Henrique Vitorino, autor do livro “Manual do Infinito – Relatos de um autista adulto”, é outro que teve o diagnóstico tardio de autismo. “Sou um homem cisgênero, branco, de 32 anos. Fui diagnosticado autista somente aos 29 anos. O diagnóstico pode vir tarde, no entanto, o autismo nos acompanha desde sempre. Eu, particularmente, tenho muita dificuldade com imprevisto, mudança. Então, mesmo antes do meu diagnóstico formal, eu já percebia e falava dessas dificuldades”.
A boa notícia é que atualmente e, cada vez mais, os casos de autismo estão sendo diagnosticados precocemente e com mais facilidade. Com o advento da internet, dos sites e redes sociais, o acesso à informação é bem maior e muitas pessoas que sempre se sentiram “deslocadas”, “sem ambiente”, “diferentes”, começaram a escutar e a ler sobre autismo e se identificaram. Hoje em dia, também, os profissionais têm um olhar mais aguçado para diagnosticar o TEA.

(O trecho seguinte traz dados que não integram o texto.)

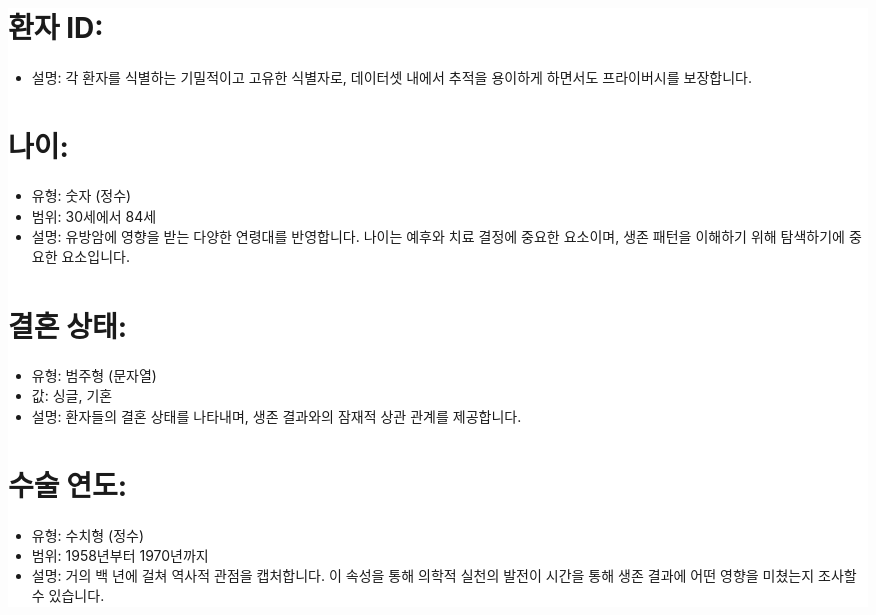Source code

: <script>
     (adsbygoogle = window.adsbygoogle || []).push({});
</script>

# 환자 ID:

- 설명: 각 환자를 식별하는 기밀적이고 고유한 식별자로, 데이터셋 내에서 추적을 용이하게 하면서도 프라이버시를 보장합니다.

# 나이:

- 유형: 숫자 (정수)
- 범위: 30세에서 84세
- 설명: 유방암에 영향을 받는 다양한 연령대를 반영합니다. 나이는 예후와 치료 결정에 중요한 요소이며, 생존 패턴을 이해하기 위해 탐색하기에 중요한 요소입니다.



<ins class="adsbygoogle"
     style="display:block"
     data-ad-client="ca-pub-4877378276818686"
     data-ad-slot="1107185301"
     data-ad-format="auto"
     data-full-width-responsive="true"></ins>

<script>
     (adsbygoogle = window.adsbygoogle || []).push({});
</script>

# 결혼 상태:

- 유형: 범주형 (문자열)
- 값: 싱글, 기혼
- 설명: 환자들의 결혼 상태를 나타내며, 생존 결과와의 잠재적 상관 관계를 제공합니다.

# 수술 연도:

- 유형: 수치형 (정수)
- 범위: 1958년부터 1970년까지
- 설명: 거의 백 년에 걸쳐 역사적 관점을 캡처합니다. 이 속성을 통해 의학적 실천의 발전이 시간을 통해 생존 결과에 어떤 영향을 미쳤는지 조사할 수 있습니다.



<ins class="adsbygoogle"
     style="display:block"
     data-ad-client="ca-pub-4877378276818686"
     data-ad-slot="1107185301"
     data-ad-format="auto"
     data-full-width-responsive="true"></ins>

<script>
     (adsbygoogle = window.adsbygoogle || []).push({});
</script>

No Dia Mundial de Conscientização do Autismo, celebrado em 02 de abril, destacamos a importância do diagnóstico adequado, do acompanhamento especializado e da inclusão social das pessoas com TEA. O diagnóstico não é simples. Não existe um biomarcador que aponte que alguém tem ou não tem autismo. Assim, é fundamental que neurologistas, pediatras e psiquiatras estejam cada vez mais preparados e atualizados para dar o diagnóstico com maior precisão e o mais cedo possível, a fim de garantir melhor qualidade de vida à essa parcela da população.